#### BRIEF:
Each entry must be restated word for word.

[Structured page parsing data]
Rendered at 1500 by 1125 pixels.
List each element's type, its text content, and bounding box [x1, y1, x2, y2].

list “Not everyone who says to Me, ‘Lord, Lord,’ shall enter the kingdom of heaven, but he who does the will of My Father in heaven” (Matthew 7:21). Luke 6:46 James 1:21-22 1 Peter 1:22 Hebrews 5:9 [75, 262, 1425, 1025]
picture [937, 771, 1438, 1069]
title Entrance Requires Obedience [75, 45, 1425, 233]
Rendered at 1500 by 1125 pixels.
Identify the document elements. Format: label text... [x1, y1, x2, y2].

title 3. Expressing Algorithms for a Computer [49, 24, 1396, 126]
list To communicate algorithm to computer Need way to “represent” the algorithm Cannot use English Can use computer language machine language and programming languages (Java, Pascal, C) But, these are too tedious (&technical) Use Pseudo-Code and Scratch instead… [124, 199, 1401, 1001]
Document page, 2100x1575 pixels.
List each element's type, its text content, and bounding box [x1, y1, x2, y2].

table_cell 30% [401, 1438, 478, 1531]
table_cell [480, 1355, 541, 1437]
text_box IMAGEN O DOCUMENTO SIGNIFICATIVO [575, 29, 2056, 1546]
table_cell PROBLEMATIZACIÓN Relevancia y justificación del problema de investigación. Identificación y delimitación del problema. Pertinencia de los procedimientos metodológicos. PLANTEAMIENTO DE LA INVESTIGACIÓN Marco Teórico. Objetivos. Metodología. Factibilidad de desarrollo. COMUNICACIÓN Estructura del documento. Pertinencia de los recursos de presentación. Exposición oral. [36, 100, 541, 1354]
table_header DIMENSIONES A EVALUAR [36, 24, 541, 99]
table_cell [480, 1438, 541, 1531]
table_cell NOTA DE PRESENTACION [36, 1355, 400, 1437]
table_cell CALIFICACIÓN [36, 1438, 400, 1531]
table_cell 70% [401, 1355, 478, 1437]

#### OUTPUT FOR THIS TASK:
Rendered at 1500 by 1125 pixels.
List each element's type, its text content, and bounding box [x1, y1, x2, y2].

list “Not everyone who says to Me, ‘Lord, Lord,’ shall enter the kingdom of heaven, but he who does the will of My Father in heaven” (Matthew 7:21). Luke 6:46 James 1:21-22 1 Peter 1:22 Hebrews 5:9 [75, 262, 1425, 1025]
picture [937, 771, 1438, 1069]
title Entrance Requires Obedience [75, 45, 1425, 233]
Rendered at 1500 by 1125 pixels.
Identify the document elements. Format: label text... [x1, y1, x2, y2].

title 3. Expressing Algorithms for a Computer [49, 24, 1396, 126]
list To communicate algorithm to computer Need way to “represent” the algorithm Cannot use English Can use computer language machine language and programming languages (Java, Pascal, C) But, these are too tedious (&technical) Use Pseudo-Code and Scratch instead… [124, 199, 1401, 1001]
Document page, 2100x1575 pixels.
List each element's type, its text content, and bounding box [x1, y1, x2, y2].

table_cell 30% [401, 1438, 478, 1531]
table_cell [480, 1355, 541, 1437]
text_box IMAGEN O DOCUMENTO SIGNIFICATIVO [575, 29, 2056, 1546]
table_cell PROBLEMATIZACIÓN Relevancia y justificación del problema de investigación. Identificación y delimitación del problema. Pertinencia de los procedimientos metodológicos. PLANTEAMIENTO DE LA INVESTIGACIÓN Marco Teórico. Objetivos. Metodología. Factibilidad de desarrollo. COMUNICACIÓN Estructura del documento. Pertinencia de los recursos de presentación. Exposición oral. [36, 100, 541, 1354]
table_header DIMENSIONES A EVALUAR [36, 24, 541, 99]
table_cell [480, 1438, 541, 1531]
table_cell NOTA DE PRESENTACION [36, 1355, 400, 1437]
table_cell CALIFICACIÓN [36, 1438, 400, 1531]
table_cell 70% [401, 1355, 478, 1437]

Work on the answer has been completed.